Je soupirais en me tournant sur le côté droit, dos aux deux femmes.

Est-ce que j'avais des sentiments pour Maxime ?

Peut-être. Ou peut-être pas.

Je n'avais jamais été réellement amoureuse jusqu'ici, qu'est-ce que j'y connaissais moi hm ? Rien au final. Et puis, il y avait Adam avec qui il s'était passé un truc étrange. Vraiment bizarre même, je ne comprenais toujours pas. C'est comme si j'avais eu une connexion avec lui. Mais je n'arrivais pas à décider si c'était en bien ou en mal. C'est sûr que maintenant, j'avais l'embarras du choix pour les hommes. Mais était-ce vraiment le moment ? En avais-je vraiment besoin ?

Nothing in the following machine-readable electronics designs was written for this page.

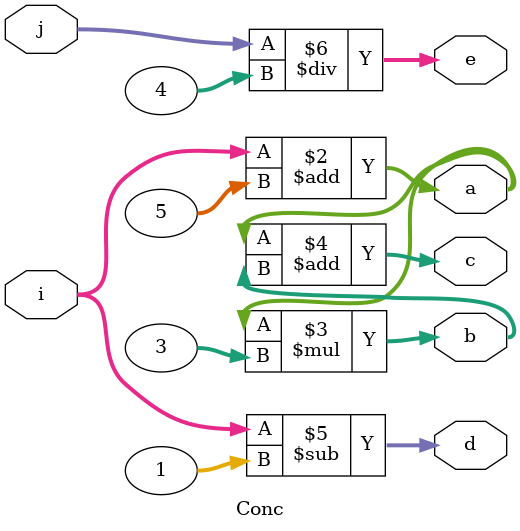
<source format=v>
`default_nettype	    none
`timescale 1ns/1ps
`include "Conc_defs.v"


module Conc(
  input  wire [31:0] i,
  input  wire [31:0] j,
  output reg  [31:0] a,
  output reg  [31:0] b,
  output reg  [31:0] c,
  output reg  [31:0] d,
  output reg  [31:0] e
);
  always @(i or j)
  begin
    a                = i + 5;
    b                = a * 3;
    c                = a + b;
    d                = i - 1;
    e                = j / 4;
  end
endmodule
</source>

Tous ces questionnements me retournèrent le cerveau. Puis la fatigue s'empara de moi, me plongeant dans un noir complet.

* * *

Le lendemain matin, une alarme nous réveilla. J'avais la tête dans le coaltar. Je m'habillai en vitesse, attendant qu'on nous indique ce qu'on devait faire. Les deux femmes n'avaient pas prononcé un mot depuis la veille. Ici, c'était chacun pour soi, et je n'avais pas l'intention de me faire des amies, je comptais partir le plus tôt possible.

Finalement, au bout d'un moment, un infirmier vint nous chercher, nous saluant vigoureusement. Il nous emmena jusqu'à la cafétéria. Là, seuls les aides-soignants, les infirmiers et je ne sais quoi nous attendait. Aucune patiente en vue. Je laissai mes yeux scruter la pièce à tout allure. Mon regard se posa sur une chevelure rousse : Alex était là. Je fis mine de rien, et allai m'asseoir à une table avec mes deux colocataires muettes.

Un homme habillé de noir, aux lunettes rondes vint vers nous.

— Mesdames, je vous demanderai de choisir un moniteur pour les deux prochaines semaines. C'est lui ou elle qui s'occupera de vous enseigner tout ce qu'il y a à savoir. Les moniteurs qui n'ont pas encore d'élèves vont s'avancer face à vous.

Et en effet, six personnes se postèrent face à nous. Alex me regardait avec insistance. Je me levai et allai dans sa direction. Il fit un signe, très explicite, pour que les autres comprennent qu'il me choisissait. Puis tout se passa rapidement. Nous déjeunâmes ensemble et nous voilà partis pour commencer mon premier jour de travail.

Une fois seuls, Alex se pencha vers mon oreille pour me murmurer :

— Dans mon bureau, quelqu'un aimerait te parler.